Sensitivity 1: Filing/effective date by +30 days
Keep pay rate, hours/week, and last worked date the same, but assume the filing date moves from:
- 2026-04-10 → 2026-05-10
A later filing date can shift the computed 5-year lookback window and change the overlap between the lookback period and the “before last worked” period.
Directional estimate for this example:
- $1,200 per week
- 30 days ≈ 4.3 weeks
- Potential swing ≈ $1,200 × 4.3 ≈ $5,160
So the total could plausibly move by an amount on the order of ~$5,000, depending on how proration lands.

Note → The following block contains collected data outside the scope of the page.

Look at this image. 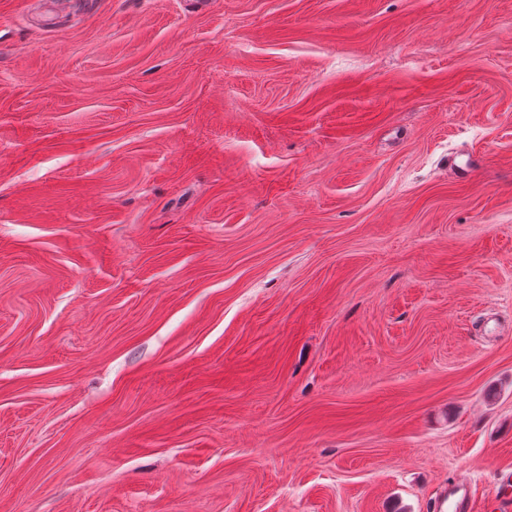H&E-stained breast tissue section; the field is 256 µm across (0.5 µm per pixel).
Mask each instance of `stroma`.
<instances>
[{
    "label": "stroma",
    "mask_w": 512,
    "mask_h": 512,
    "mask_svg": "<svg viewBox=\"0 0 512 512\" xmlns=\"http://www.w3.org/2000/svg\"><path fill=\"white\" fill-rule=\"evenodd\" d=\"M512 512V0H0V512ZM471 486L467 480L454 479L444 487L440 512H471Z\"/></svg>",
    "instance_id": "35a3bbf8"
}]
</instances>
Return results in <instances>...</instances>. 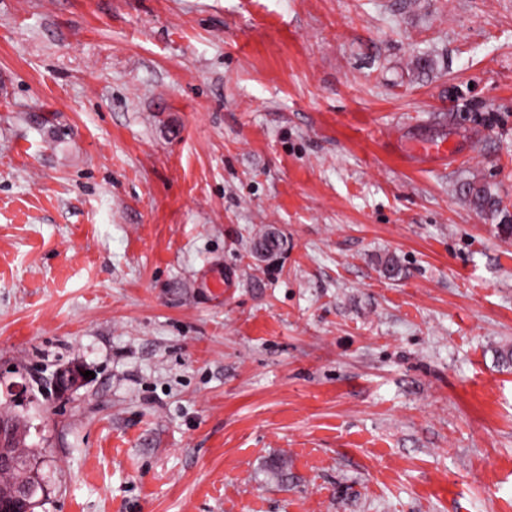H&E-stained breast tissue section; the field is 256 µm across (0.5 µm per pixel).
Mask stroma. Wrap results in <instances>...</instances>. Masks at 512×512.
I'll return each mask as SVG.
<instances>
[{
    "instance_id": "obj_1",
    "label": "stroma",
    "mask_w": 512,
    "mask_h": 512,
    "mask_svg": "<svg viewBox=\"0 0 512 512\" xmlns=\"http://www.w3.org/2000/svg\"><path fill=\"white\" fill-rule=\"evenodd\" d=\"M506 218L512 0H0L35 512H512ZM464 191L474 209L491 214L501 211V202L489 185L477 181L468 182ZM85 371H88L87 367L80 362L62 368L51 381L55 393L64 396L82 386L88 379L83 377Z\"/></svg>"
}]
</instances>
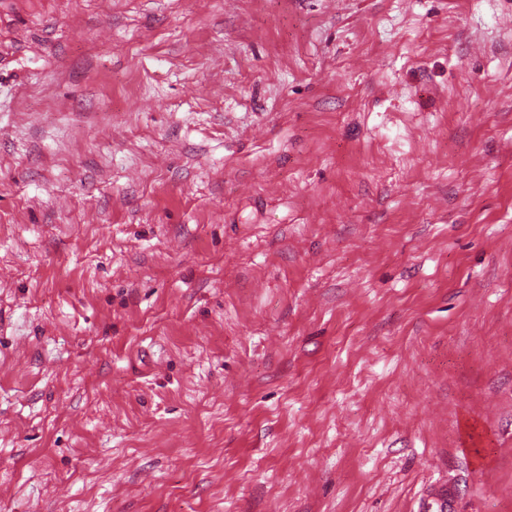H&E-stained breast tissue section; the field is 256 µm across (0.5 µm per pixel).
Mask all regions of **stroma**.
Masks as SVG:
<instances>
[{
    "mask_svg": "<svg viewBox=\"0 0 512 512\" xmlns=\"http://www.w3.org/2000/svg\"><path fill=\"white\" fill-rule=\"evenodd\" d=\"M0 512H512V0H0Z\"/></svg>",
    "mask_w": 512,
    "mask_h": 512,
    "instance_id": "1",
    "label": "stroma"
}]
</instances>
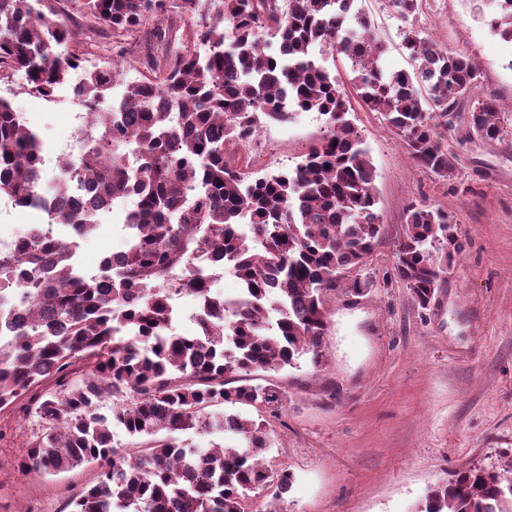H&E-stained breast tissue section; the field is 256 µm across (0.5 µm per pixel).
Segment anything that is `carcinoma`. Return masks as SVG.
<instances>
[{"mask_svg": "<svg viewBox=\"0 0 512 512\" xmlns=\"http://www.w3.org/2000/svg\"><path fill=\"white\" fill-rule=\"evenodd\" d=\"M41 2L0 0V68L23 73L28 93L44 99L80 70L79 96L100 112L79 171L70 175L63 154L47 181L39 134L0 98V198L45 216L21 232L12 258H0V301L17 308L0 333V412L27 397L42 426L19 471L96 466L71 512H249L257 492L271 497L267 512H284L276 504L293 474L266 458L264 414L287 395L273 382L253 383V374L295 368L307 356L322 363L326 297L340 288L369 294L373 282L349 272L382 241L371 159L348 118V95L315 63V49L350 62L363 103L397 132L416 167L443 180L459 156L441 133L462 119L468 132L494 140L498 105L477 99L460 115L480 70L414 28L403 47L417 69L385 73L386 43L354 10L357 0H82L97 23L92 34L132 38L152 26L146 73L129 82L119 59L86 66L69 49L80 30ZM175 17L186 28L176 44L166 31ZM488 25L512 40V0H492ZM294 112L325 122L293 169L261 175L228 151ZM84 186L99 196L74 209L69 200ZM118 197L131 200L125 248L87 275L60 232L85 238L100 226L96 208ZM461 251L448 215L416 203L405 213L394 279L425 308ZM204 255L237 277L238 294L212 293L196 265ZM178 268L197 304L195 336L169 335L163 281ZM116 428L143 448L127 456ZM189 430L233 443L191 448L174 437ZM507 473L512 459L458 472L429 487L418 512H512Z\"/></svg>", "mask_w": 512, "mask_h": 512, "instance_id": "1", "label": "carcinoma"}]
</instances>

Sensitivity 2: Hourly rate increases from $30/hour to $35/hour
Keep dates constant; change only the hourly rate:
- Original weekly: $30 × 40 = $1,200
- New weekly: $35 × 40 = $1,400
- Increase: $200/week
With ~9 weeks:
- Increase ≈ $200 × 9 = $1,800
Sensitivity 3: Hours per week decreases from 40 → 35
Keep dates and hourly rate constant; reduce hours:
- Original weekly: $30 × 40 = $1,200
- New weekly: $30 × 35 = $1,050
- Weekly reduction: $150/week
Over ~9 weeks:
- Reduction ≈ $150 × 9 = $1,350
Quick comparison table
Using the same approximate ~9-week backpay duration as a baseline:
| Scenario | Weekly lost wages | Duration (weeks) | Estimated backpay |
|---|---|---|---|
| Baseline | $1,200 | ~9.0 | ~$10,800 |
| Filing date +30 days | ~$1,200 | ~9.0± | ~+$5,000 (order-of-magnitude) |
| Hourly rate $35 | $1,400 | ~9.0 | ~$12,600 |
| Hours/week 35 | $1,050 | ~9.0 | ~$9,450 |
Note: These are directional estimates. For the exact number, rerun DocketMath with your actual dates and schedule settings.